The Colibactin Genotoxin Generates DNA Interstrand Cross-Links in Infected Cells.

Colibactins are hybrid polyketide-nonribosomal peptides produced by Escherichia coli, Klebsiella pneumoniae, and other Enterobacteriaceae harboring the pks genomic island. These genotoxic metabolites are produced by pks-encoded peptide-polyketide synthases as inactive prodrugs called precolibactins, which are then converted to colibactins by deacylation for DNA-damaging effects. Colibactins are bona fide virulence factors and are suspected of promoting colorectal carcinogenesis when produced by intestinal E. coli Natural active colibactins have not been isolated, and how they induce DNA damage in the eukaryotic host cell is poorly characterized. Here, we show that DNA strands are cross-linked covalently when exposed to enterobacteria producing colibactins. DNA cross-linking is abrogated in a clbP mutant unable to deacetylate precolibactins or by adding the colibactin self-resistance protein ClbS, confirming the involvement of the mature forms of colibactins. A similar DNA-damaging mechanism is observed in cellulo, where interstrand cross-links are detected in the genomic DNA of cultured human cells exposed to colibactin-producing bacteria. The intoxicated cells exhibit replication stress, activation of ataxia-telangiectasia and Rad3-related kinase (ATR), and recruitment of the DNA cross-link repair Fanconi anemia protein D2 (FANCD2) protein. In contrast, inhibition of ATR or knockdown of FANCD2 reduces the survival of cells exposed to colibactin-producing bacteria. These findings demonstrate that DNA interstrand cross-linking is the critical mechanism of colibactin-induced DNA damage in infected cells.IMPORTANCE Colorectal cancer is the third-most-common cause of cancer death. In addition to known risk factors such as high-fat diets and alcohol consumption, genotoxic intestinal Escherichia coli bacteria producing colibactin are proposed to play a role in colon cancer development. Here, by using transient infections with genotoxic E. coli, we showed that colibactins directly generate DNA cross-links in cellulo Such lesions are converted into double-strand breaks during the repair response. DNA cross-links, akin to those induced by metabolites of alcohol and high-fat diets and by widely used anticancer drugs, are both severely mutagenic and profoundly cytotoxic lesions. This finding of a direct induction of DNA cross-links by a bacterium should facilitate delineating the role of E. coli in colon cancer and engineering new anticancer agents.

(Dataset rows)
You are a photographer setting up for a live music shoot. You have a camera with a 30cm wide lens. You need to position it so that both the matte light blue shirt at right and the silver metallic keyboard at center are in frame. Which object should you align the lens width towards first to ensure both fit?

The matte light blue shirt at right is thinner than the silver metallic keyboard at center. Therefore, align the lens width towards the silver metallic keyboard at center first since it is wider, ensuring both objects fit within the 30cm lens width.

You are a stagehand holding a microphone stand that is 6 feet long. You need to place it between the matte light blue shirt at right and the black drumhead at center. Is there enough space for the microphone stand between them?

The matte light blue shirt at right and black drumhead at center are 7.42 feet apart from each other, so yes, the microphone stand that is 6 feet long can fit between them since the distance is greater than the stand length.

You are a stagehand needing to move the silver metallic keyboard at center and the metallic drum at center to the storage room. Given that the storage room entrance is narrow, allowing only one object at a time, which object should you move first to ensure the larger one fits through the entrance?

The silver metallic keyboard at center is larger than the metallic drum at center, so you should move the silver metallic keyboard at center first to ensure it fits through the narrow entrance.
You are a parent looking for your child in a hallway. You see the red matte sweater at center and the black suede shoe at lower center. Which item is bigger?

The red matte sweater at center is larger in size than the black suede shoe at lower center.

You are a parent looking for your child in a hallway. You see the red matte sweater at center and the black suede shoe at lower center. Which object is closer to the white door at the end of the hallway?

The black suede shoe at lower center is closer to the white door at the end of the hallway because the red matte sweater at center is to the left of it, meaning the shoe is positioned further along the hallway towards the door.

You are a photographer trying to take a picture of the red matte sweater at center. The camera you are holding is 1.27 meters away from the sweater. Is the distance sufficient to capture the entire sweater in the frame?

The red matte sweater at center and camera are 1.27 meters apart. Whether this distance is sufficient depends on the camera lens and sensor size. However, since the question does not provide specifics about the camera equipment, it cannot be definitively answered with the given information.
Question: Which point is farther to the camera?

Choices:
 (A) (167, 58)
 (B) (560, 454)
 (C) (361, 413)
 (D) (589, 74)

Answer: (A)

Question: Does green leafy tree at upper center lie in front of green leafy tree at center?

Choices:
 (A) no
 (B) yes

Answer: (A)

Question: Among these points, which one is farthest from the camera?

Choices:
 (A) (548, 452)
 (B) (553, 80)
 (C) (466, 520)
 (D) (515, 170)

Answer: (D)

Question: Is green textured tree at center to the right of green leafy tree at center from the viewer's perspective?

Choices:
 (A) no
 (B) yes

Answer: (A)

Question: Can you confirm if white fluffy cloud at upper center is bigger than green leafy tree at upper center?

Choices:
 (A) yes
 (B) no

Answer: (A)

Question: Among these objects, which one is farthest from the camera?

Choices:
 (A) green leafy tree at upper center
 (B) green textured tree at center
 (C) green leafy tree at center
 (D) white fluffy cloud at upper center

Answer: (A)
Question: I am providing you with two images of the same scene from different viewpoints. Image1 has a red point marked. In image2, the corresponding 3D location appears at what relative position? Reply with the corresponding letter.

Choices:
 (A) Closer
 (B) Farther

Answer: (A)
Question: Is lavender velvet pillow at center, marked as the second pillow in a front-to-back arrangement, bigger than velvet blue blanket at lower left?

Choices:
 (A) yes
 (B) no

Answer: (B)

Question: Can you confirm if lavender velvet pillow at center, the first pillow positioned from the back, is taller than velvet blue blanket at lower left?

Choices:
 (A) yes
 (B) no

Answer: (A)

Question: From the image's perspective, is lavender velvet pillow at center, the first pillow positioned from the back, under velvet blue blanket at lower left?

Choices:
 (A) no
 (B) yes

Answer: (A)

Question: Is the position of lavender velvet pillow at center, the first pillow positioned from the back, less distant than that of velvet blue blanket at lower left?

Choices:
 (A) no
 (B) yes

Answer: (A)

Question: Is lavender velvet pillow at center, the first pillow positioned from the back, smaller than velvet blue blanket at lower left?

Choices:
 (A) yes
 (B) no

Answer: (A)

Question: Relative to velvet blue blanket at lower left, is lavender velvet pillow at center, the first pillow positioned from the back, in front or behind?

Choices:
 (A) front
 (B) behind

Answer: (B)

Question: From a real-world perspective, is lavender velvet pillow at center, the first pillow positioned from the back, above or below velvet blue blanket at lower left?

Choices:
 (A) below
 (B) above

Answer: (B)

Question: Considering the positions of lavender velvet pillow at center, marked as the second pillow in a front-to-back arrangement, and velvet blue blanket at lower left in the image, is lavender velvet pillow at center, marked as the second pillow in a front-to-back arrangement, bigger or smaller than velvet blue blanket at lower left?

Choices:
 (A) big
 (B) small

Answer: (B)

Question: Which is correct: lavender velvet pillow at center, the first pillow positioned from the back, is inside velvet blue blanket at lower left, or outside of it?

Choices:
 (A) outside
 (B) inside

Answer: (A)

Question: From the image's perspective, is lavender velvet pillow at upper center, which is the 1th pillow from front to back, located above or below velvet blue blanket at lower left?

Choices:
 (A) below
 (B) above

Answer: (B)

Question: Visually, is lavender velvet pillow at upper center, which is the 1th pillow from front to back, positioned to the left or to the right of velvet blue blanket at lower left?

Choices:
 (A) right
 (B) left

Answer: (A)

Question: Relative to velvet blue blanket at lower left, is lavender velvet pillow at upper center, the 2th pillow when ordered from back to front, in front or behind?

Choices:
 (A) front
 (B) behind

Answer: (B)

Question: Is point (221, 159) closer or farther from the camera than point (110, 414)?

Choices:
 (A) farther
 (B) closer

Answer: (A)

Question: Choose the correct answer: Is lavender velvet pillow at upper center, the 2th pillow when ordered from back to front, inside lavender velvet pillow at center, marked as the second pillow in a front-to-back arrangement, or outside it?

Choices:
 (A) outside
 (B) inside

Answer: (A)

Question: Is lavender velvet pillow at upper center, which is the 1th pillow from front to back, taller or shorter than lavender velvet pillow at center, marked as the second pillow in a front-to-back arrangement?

» WORK TO BE COMPLETED
In the colibactin abstract, what do the DNA cross-links turn into during the repair response? Rely only on the colibactin abstract for your answers.

» EXERCISE RESPONSE
Double-strand breaks.